Éditorial : l’Algérie comme sur des roulettes

C’est une image qui résume un pays. Son président en fauteuil roulant poussé par un médecin. Toute l’Algérie dans ce cliché, 52 ans après l’indépendance. Avec l’impression amère que le pays est incapable de produire des élites qui sauront porter haut et fort les couleurs de l’Algérie.

Bien sûr, les résultats officiels n’ont pas encore été publiés mais déjà le seul réel vainqueur de cette élection est le peuple qui préfère voter avec ses pieds. L’abstention massive, plus encore que celle annoncée, est comme un signal envoyé au régime dont la mise en scène démocratique ne trompe personne.

La jeunesse algérienne ne peut pas accepter la mascarade électorale d’un système où le ministre de la Jeunesse de 1962 est encore au pouvoir en 2014, une fois devenu grabataire. Quelle image est ainsi renvoyée à la jeunesse ? Bien sûr, les zélateurs du régime argueront que l’élection s’est globalement déroulée dans le calme. Mais tout au long de la campagne électorale, le débat s’est réduit à un combat biaisé entre deux représentants d’un même système à bout de souffle et que l’opposition s’est abstenue d’arbitrer. Pour l’instant.

Cette réélection ne sera en rien une surprise et alors que les bureaux de vote ont fermé, il reste un mince espoir : celui d’une transition sérieuse pour faire oublier ce 17 avril funeste et redonner un peu d’espoir à des Algériens fatigués devant tant de mépris affiché.

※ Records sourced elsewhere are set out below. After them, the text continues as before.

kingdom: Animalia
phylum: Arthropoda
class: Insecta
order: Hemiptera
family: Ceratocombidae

On préférera rire avec les moqueurs pour qui Bouteflika est « réélu dans un fauteuil » dans un pays où « tout marche comme sur des roulettes ». On pourra aussi pleurer devant cette dernière image, véritable condensé, du rapport des politiques à la situation de l’Algérie.

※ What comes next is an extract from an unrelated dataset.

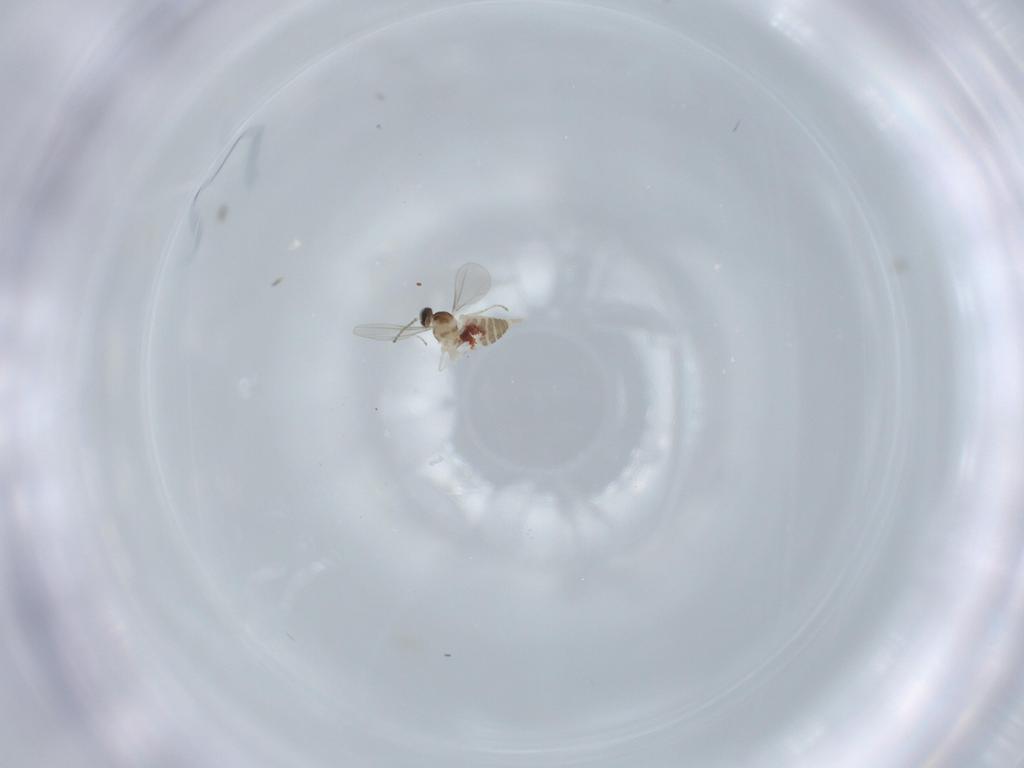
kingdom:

Si le pays continue à rouler, c’est, en effet, bel et bien grâce aux roulettes du pétrole. Chaque jour, le devenir du pays se joue non pas dans des usines à Constantine, Annaba, Oran ou Alger, mais bien à la Bourse de Londres où le Sahara Blend, le pétrole algérien, est coté. Ainsi, chaque jour, le pays dépense ce que le pétrole lui rapporte. Inconscient du lendemain.

Mais un jour, il devra affronter la réalité, celle d’un pays qui ne produit rien et d’une population qui ne sait rien faire d’autre que profiter du système, chacun avec ses méthodes. Dans l’Algérie de Bouteflika, même le pétrole est extrait grâce à l’aide obligatoire des étrangers, Sonatrach ne sachant toujours pas travailler seule comme une grande compagnie.

En réalité, l’économie algérienne hors pétrole ressemble à celle de ses voisins sahéliens qu’on appelle ici « les Africains », avec une pointe de mépris. Guère plus brillante que celle du Mali ou du Niger. Il faut oser le reconnaitre et quand les organismes internationaux prévoient 4% de croissance, ils ne disent pas, pudiques, que cette croissance est le fait des hydrocarbures et combien l’Algérie ne produit quasiment rien. Une sorte d’économie populaire sans les Soviets qui vont avec. Un gout d’amertume dans un pays où finalement rien ne va. Malgré tout cela, Monsieur le Président, vous allez être réélu dans un pays sur roulettes ! Il n’y a pas de quoi faire la fête.